The 2011 Franklin American Music City Bowl watch is one of the gifts offered to Mississippi State and Wake Forest players.
Showering college football bowl participants with gifts has become a big business.
Not content with a simple gift pack, many bowls – including, for the first time, the Franklin American Mortgage Music City Bowl – have moved to on-campus gift suites in which players are given $550 in credit and allowed to choose from a variety of products from apparel to electronics.
“The bowls are required to do gifts, and the NCAA mandates the value,” says Dave Herrell, vice president of marketing, development and communications for the Music City Bowl.
“There are 125 roster spots on each team, so at a minimum we have to do gifts for 250 student athletes. It’s a great thing for the kids because it can range from apparel to electronics, along with the watch that we have made for them.
“But it’s a lot to handle, so this year we’re working with Performance Award Center to create gift suites on each campus so the athletes can take the $550 credit and choose what they want. If they go over that, then they can pay the difference.”
And because items are bought in bulk, items usually carry price tags much lower than retail, allowing each player to rack up quite a haul.
Herrell and Performance Award Center officials characterize their partnership as a win-win. By letting an outside vendor handle merchandise selection and distribution to campuses, the Music City Bowl takes itself out of the loop.
And because PAC does this for all Bowl Championship Series bowls and many others, and has been around for more than 30 years, it has the ability to maximize value throughout the process, says Jon Cooperstein, who orchestrates the gift suites for PAC’s bowl clients.
“We’ve got a 60,000-square-foot warehouse, 26 online stores and can ship more than 1,000 packages a day,” Cooperstein says. “We work with all the major suppliers for electronics, sports equipment, watches, jewelry, sportswear and furniture, so we can be all over the place and let the bowls put together a package of products for their athletes.”
But there’s more to gift giving than just the student athlete package, however. The Music City Bowl also makes presentations to coaches and their spouses, as well as other selected participants. Participating universities also put together their own gifts, and are allowed to spend up to $350 per player.
“Some schools don’t do too much, but others might go to PAC or to us and say they’d like to order some of the watches or some of the specific athletic apparel, and we work with them on that,” Herrell says. “There are some sweats made with the schools’ logo and the bowl logo on them, and as long as you stay within the NCAA parameters you can give things like that away, as well.”
The Music City Bowl also has a hand in specialty items created for fans.
“We do sell licensed merchandise, and retain pretty tight control over the brand of the Franklin American Music City Bowl,” Herrell says. “We work with Ultimate Athletic as a vendor, and Collegiate Licensing Co. as our licensor, to approve use of the logo for specific items.”
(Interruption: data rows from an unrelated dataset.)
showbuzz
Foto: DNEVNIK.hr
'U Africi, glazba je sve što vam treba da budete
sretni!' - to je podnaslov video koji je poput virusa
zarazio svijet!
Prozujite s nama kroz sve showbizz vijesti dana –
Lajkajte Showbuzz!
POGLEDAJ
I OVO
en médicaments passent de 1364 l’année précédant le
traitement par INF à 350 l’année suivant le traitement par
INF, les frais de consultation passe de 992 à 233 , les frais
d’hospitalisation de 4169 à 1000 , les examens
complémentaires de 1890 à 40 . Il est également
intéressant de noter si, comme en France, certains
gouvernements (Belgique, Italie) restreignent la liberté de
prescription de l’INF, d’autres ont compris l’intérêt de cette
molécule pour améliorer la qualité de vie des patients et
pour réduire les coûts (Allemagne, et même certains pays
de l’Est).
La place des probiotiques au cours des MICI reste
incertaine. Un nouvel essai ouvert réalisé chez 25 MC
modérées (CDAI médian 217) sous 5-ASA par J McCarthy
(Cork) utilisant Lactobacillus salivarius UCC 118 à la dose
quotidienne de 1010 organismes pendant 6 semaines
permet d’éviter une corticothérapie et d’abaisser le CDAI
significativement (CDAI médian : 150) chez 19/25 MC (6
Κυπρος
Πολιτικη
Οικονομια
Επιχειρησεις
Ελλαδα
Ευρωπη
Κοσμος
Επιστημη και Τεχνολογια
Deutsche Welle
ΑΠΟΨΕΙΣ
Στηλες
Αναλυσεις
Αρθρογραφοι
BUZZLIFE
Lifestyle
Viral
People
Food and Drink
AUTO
The bowl works with Ultimate Athletic to create merchandise for sale at the game and online. The company works with the host hotels and LP Field officials for sales in those venues, as well.
Merchandising revenue also is generated from third party vendors. Anyone who wants to create a product to sell at the bowl itself, in and around downtown in the days leading up to the event or online, must submit the product for approval by Collegiate Licensing Co. and Herrell prior to its manufacturer. And while many ideas are submitted, few make the cut.
“It can be anything from T-shirts to lapel pins, and usually some kind of apparel,” Herrell says. “We get a lot of ball caps and ponchos, even umbrellas. It really depends on who the teams are, and what their fan base is like.”
Items that have never seen the light of day but remain fresh in the minds of Herrell and his fellow judges included some “hideous” sweatshirts, caps with really bad puns and even the occasional flyswatter.
“We’ve seen it all, from guitar picks on up, and some of it is pretty awful,” he says. “We really don’t want anything out there that isn’t good quality, so we’re pretty firm about what we accept.”
Approved merchandise, whether the bowl’s partners or third parties generate it, receives a holographic label to verify its authenticity. Metro police work with bowl officials to patrol in and around the stadium for bootleg items and sellers.
“We really just want to maintain quality control, but also protect our revenue stream,” Herrell says. “People are crazy about their schools, so we want to make sure they get good commemorative items, and that we are the ones selling those. It’s not a huge line item for us, but it’s something that, along with offering game-day and souvenir programs, is an important part of the overall bowl experience.”